I am running the operation locally on the same data set.
What i am noticing is that the number of records in the new 'main' index does not match the number of records that got imported to the 'main-temp' index.
Here is the code that i am using

try {
        await client.indices.delete({index: "main"})
        Logger.info('Old Index Deleted')
        await client.indices.create({ index: 'main' })
        Logger.info('New Index Created')
        await client.reindex({
            waitForCompletion: true,
            refresh: true,
            body: {
              source: {
                index: 'main-temp'
              },
              dest: {
                index: 'main'
              }
            }
        })
        Logger.info('Temp Index Reindexed/Cloned')
        await client.indices.delete({index: "main-temp"})
        Logger.info('Temp Index Deleted')
    } catch(e) {
        Logger.error(e)
    }

I am using Elastic search 6.8.9, so i can't use Clone API since it is part of 7.X
Check the screenshot below for the results, thing is whenever it reindex's the number of records is different (usually smaller few thousands)
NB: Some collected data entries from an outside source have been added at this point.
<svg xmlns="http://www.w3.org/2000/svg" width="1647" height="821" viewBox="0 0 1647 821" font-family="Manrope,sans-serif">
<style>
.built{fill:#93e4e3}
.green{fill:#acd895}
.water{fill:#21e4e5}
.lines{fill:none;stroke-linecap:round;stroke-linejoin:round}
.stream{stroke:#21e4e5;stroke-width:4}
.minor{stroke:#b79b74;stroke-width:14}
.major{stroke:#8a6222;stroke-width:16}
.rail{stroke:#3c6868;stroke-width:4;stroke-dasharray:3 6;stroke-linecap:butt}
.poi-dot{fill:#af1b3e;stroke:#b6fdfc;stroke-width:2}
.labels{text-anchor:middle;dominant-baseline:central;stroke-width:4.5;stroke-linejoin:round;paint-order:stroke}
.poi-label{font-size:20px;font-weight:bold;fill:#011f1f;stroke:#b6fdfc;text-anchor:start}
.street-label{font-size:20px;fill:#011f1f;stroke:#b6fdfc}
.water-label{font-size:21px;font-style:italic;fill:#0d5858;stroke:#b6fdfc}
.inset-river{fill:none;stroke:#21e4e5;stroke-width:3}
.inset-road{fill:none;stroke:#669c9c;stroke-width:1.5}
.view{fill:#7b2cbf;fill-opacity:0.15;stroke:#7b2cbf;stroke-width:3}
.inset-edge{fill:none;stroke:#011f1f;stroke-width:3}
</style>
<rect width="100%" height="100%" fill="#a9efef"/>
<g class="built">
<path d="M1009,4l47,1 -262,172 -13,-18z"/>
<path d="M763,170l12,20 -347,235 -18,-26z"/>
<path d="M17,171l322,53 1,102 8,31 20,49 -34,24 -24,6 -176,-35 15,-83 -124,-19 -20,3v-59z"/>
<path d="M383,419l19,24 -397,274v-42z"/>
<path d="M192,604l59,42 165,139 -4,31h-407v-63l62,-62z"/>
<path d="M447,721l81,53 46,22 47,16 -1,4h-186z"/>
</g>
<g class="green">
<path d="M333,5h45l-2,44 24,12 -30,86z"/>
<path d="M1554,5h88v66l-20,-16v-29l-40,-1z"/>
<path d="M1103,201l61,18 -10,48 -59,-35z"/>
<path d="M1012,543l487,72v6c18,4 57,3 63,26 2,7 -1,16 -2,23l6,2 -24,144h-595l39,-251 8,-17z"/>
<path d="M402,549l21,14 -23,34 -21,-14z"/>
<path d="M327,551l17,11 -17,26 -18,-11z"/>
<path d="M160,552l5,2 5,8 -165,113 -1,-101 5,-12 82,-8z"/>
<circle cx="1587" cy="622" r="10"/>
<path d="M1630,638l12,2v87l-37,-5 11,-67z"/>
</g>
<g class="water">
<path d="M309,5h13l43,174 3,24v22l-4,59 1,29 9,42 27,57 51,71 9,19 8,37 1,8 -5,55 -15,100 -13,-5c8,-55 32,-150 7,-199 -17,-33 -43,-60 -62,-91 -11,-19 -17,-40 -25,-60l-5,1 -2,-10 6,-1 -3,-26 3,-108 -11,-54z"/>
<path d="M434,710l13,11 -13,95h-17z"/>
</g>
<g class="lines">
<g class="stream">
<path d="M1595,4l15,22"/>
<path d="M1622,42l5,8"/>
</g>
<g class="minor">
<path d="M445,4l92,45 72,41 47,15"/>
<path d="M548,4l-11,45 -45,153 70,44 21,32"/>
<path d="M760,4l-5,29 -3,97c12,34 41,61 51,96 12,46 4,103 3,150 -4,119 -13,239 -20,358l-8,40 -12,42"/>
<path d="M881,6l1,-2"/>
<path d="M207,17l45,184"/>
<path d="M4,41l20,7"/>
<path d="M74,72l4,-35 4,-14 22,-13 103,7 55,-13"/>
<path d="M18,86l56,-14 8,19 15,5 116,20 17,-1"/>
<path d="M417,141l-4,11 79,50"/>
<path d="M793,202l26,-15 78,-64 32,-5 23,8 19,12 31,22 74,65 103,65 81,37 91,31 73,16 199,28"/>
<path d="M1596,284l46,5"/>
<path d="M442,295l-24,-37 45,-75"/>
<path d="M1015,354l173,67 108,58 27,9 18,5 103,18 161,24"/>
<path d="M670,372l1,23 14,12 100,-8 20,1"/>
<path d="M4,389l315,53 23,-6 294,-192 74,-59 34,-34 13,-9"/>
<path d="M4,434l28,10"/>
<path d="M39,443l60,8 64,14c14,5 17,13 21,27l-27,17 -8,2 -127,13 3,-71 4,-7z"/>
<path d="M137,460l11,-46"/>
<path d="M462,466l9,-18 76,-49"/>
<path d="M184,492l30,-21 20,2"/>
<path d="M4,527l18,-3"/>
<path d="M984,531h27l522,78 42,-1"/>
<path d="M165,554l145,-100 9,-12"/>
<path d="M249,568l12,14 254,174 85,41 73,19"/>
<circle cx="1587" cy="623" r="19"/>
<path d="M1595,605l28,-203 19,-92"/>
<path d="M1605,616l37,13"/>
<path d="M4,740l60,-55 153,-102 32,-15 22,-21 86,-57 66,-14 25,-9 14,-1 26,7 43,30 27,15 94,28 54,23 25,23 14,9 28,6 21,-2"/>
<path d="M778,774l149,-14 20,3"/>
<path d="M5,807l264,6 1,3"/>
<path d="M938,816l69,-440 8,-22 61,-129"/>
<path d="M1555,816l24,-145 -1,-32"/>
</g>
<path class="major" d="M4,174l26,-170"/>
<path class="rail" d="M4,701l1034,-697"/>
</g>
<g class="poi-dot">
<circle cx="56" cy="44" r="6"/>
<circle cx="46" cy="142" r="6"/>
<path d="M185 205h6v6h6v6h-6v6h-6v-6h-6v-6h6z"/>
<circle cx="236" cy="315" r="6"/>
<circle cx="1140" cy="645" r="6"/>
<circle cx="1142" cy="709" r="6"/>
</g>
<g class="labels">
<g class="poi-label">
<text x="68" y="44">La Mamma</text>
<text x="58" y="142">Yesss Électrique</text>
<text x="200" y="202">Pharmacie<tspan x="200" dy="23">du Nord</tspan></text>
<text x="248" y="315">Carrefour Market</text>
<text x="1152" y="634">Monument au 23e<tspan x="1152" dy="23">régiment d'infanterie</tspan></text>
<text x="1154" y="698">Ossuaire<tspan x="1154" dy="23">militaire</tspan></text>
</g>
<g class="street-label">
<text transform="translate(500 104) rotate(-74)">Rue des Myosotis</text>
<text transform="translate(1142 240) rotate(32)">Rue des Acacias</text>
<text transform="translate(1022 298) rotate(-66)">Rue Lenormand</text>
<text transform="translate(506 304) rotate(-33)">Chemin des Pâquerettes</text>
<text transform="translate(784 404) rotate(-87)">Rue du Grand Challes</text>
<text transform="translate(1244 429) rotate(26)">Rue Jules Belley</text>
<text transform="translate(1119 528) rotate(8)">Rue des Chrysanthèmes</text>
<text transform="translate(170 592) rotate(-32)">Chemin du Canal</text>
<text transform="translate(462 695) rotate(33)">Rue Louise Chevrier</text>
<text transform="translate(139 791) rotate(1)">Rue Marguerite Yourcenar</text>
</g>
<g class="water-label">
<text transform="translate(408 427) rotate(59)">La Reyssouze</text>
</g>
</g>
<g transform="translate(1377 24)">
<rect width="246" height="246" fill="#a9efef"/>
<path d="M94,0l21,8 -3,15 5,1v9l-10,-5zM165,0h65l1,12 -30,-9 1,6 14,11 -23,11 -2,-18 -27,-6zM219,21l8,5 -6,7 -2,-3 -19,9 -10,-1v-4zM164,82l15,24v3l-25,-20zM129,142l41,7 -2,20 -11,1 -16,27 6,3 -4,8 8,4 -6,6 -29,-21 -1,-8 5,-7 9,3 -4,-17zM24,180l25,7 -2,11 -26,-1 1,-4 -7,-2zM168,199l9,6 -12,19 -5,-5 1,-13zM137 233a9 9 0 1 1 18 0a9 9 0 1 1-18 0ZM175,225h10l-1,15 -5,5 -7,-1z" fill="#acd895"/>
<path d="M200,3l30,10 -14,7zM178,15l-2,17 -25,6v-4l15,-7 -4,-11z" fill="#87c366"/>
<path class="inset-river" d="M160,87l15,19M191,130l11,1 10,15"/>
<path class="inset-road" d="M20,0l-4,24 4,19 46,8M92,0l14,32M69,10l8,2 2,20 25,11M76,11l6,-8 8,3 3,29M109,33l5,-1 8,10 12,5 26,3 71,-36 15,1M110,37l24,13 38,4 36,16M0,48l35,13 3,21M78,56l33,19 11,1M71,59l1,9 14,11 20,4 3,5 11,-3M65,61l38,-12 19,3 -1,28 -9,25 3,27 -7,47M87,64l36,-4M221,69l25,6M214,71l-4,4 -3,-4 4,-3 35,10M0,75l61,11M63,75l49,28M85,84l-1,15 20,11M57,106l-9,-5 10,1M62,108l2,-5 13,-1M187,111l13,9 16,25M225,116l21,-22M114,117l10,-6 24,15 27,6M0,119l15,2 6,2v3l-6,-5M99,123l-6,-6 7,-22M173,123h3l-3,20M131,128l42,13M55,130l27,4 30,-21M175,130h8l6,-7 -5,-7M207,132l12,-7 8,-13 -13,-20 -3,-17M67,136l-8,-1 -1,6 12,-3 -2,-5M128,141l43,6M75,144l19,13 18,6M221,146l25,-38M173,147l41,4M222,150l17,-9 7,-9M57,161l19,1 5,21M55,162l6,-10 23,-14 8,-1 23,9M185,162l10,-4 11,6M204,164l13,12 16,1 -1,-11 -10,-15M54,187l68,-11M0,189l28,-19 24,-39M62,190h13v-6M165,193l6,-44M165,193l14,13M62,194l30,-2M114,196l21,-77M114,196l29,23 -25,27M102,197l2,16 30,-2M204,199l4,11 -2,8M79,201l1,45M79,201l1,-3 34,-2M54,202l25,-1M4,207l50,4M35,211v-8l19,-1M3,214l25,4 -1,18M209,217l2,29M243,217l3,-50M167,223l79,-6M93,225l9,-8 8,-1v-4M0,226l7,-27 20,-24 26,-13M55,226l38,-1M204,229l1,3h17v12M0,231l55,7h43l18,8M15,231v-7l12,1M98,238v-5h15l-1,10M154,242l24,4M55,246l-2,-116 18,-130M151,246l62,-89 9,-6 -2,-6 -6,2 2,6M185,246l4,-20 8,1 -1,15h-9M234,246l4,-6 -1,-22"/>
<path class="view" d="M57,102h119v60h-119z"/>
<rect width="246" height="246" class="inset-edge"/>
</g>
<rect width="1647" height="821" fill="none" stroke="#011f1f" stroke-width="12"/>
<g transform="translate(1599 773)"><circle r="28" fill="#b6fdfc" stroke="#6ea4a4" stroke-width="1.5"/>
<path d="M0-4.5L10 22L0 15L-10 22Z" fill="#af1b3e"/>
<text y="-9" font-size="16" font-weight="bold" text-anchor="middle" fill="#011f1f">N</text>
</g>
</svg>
https://i.stack.imgur.com/g1u0J.png

UPDATE: Here is what i get from reindex as response (if i do let result = await )
Sometimes it gets the correct number, sometimes not.

took: 22357,
timed_out: false,
total: 673637,
updated: 0,
created: 673637,
deleted: 0,
batches: 674,
version_conflicts: 0,
noops: 0,
retries: { bulk: 0, search: 0 },
throttled_millis: 0,
requests_per_second: -1,
throttled_until_millis: 0,
failures: []
1
And of course you're certain that MongoDB always contains the exact same amount of records? What response do you get from the reindex call?Val
Yes i am certain.Thing is, i am not refreshing the database, in my local testing i am always reading the same database. (which is not changing)AleksandarT
What about my second question?Val
If i expect result from the reindex, i get this error: [The "event" parameter needs to be a string.]. If i don't do let result = and only await, then all is OK. I am getting the same error on clone index.AleksandarT
Set waitForCompletion: false and then run GET _tasks?actions=*reindex&detailed in Dev Tools. What do you get?Val

1 Answers

0
votes

I fixed this by introducing timeouts after creating/deleting the old index and after reindexing.
Here is the code

try {
        await client.indices.delete({index: "main"})
        Logger.info('Old Index Deleted')
        await client.indices.create({ index: 'main' })
        Logger.info('New Index Created')
        await new Promise(resolve => setTimeout(resolve, 10000))
        await client.reindex({
            waitForCompletion: true,
            refresh: true,
            body: {
              source: {
                index: 'main-temp'
              },
              dest: {
                index: 'main'
              }
            }
        })
        await new Promise(resolve => setTimeout(resolve, 15000))
        Logger.info('Temp Index Reindexed/Cloned')
        await client.indices.delete({index: "main-temp"})
        Logger.info('Temp Index Deleted')
    } catch(e) {
        Logger.error(e)
    }

It seems elasticsearch needs some time to get everything working.